MYRTLE BEACH, SC. (WMBF) - South Carolina Gov. Henry McMaster is calling on school districts across the state to include five days of face-to-face instruction in their plans, saying too many children go unaccounted for otherwise.
As school and elected officials figure out the best ways for kids to return to their academics this fall, child advocacy experts said they’ll adapt as they continue to monitor and advocate for vulnerable children, even through a pandemic.
During the coronavirus pandemic, which has ushered in virtual learning followed by an unorthodox summer, child welfare advocates said some of our most vulnerable may be put at risk, in the absence of more educators, caretakers and other adults to monitor potential neglect or abuse.

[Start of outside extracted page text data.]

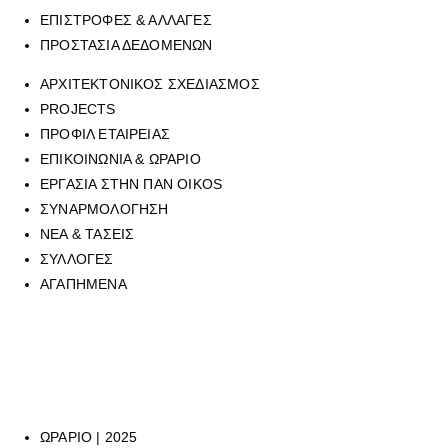
ΕΠΙΣΤΡΟΦΕΣ & ΑΛΛΑΓΕΣ
ΠΡΟΣΤΑΣΙΑ ΔΕΔΟΜΕΝΩΝ
ΑΡΧΙΤΕΚΤΟΝΙΚΟΣ ΣΧΕΔΙΑΣΜΟΣ
PROJECTS
ΠΡΟΦΙΛ ΕΤΑΙΡΕΙΑΣ
ΕΠΙΚΟΙΝΩΝΙΑ & ΩΡΑΡΙΟ
ΕΡΓΑΣΙΑ ΣΤΗΝ ΠΑΝ OIKOS
ΣΥΝΑΡΜΟΛΟΓΗΣΗ
ΝΕΑ & ΤΑΣΕΙΣ
ΣΥΛΛΟΓΕΣ
ΑΓΑΠΗΜΕΝΑ
Για να επικοινωνήσετε με οποιοδήποτε από τα επτά φυσικά
καταστήματά μας, μπορείτε να καλέσετε στο τηλεφωνικό μας κέντρο
στο
210 6429062
, (εργασιακό ωράριο καταστημάτων), ή να μας
αποστείλετε mail στην ηλεκτρονική διεύθυνση
sales@panoikos.gr
ΩΡΑΡΙΟ | 2025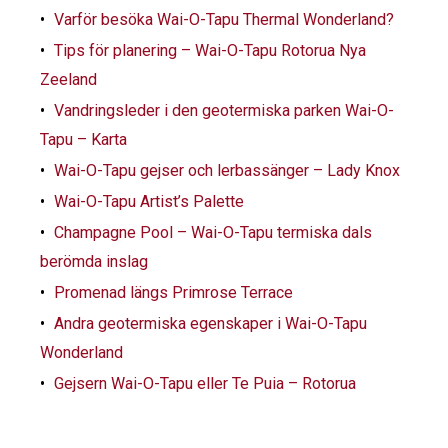
Varför besöka Wai-O-Tapu Thermal Wonderland?
Tips för planering – Wai-O-Tapu Rotorua Nya
Zeeland
Vandringsleder i den geotermiska parken Wai-O-
Tapu – Karta
Wai-O-Tapu gejser och lerbassänger – Lady Knox
Wai-O-Tapu Artist’s Palette
Champagne Pool – Wai-O-Tapu termiska dals
berömda inslag
Promenad längs Primrose Terrace
Andra geotermiska egenskaper i Wai-O-Tapu
Wonderland
Gejsern Wai-O-Tapu eller Te Puia – Rotorua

Director of the Department of Children’s Advocacy, Amanda Whittle, said normally, reports of child abuse and neglect go down drastically in the summer months. That’s attributed to children not being seen by as many adults with regular contact, such as by those found in schools.
“What ended up happening in March was that those report numbers went down in March like they would have gone in June,” Whittle explained. “So we had a 40 or 50% decrease in the number of reports of child abuse or neglect that were made to [the Department of Social Services].”
But just because reports are down, that doesn’t mean actual rates of abuse or neglect are.
Shortly after schools shut down, DSS launched a centralized phone number to give adults another way to report on potential neglect or abuse during these times of social distancing. Individuals can call the hotline at 888-CARE-4-US upon witnessing or suspecting the existence of a threatening situation to a child.
When it comes to the notion of the push to resume face-to-face instruction versus remaining virtual with instruction, Whittle said there are fears on both sides, creating a balancing test when navigating.
Meanwhile, guardian ad litems - court-appointed volunteers who act in the best interest of children in the court system - have worked to maintain contact virtually with kids, with the help of phone calls and Facetime, for example.
“Obviously it’s not - it’s not preferable to face-to-face,” Whittle said, “But it’s what we’ve had to do.”
Whittle said no matter how school looks this fall, the role of guardian ad litems will remain the same.
“Our role is to maintain contact with those children (who have DSS court cases) and make certain that we’re not missing out on having contact with children,” she said. “And make certain that we’re keeping up with the children that we’re charged with, and that we’re being safe when we make contact with those children.”
One of the perhaps unexpected positives of going virtual, Whittle said, was that it has decreased the amount of time spent traveling for visits or waiting to head into court, and instead allocate that time toward simply monitoring the welfare of children, albeit in a more virtual context.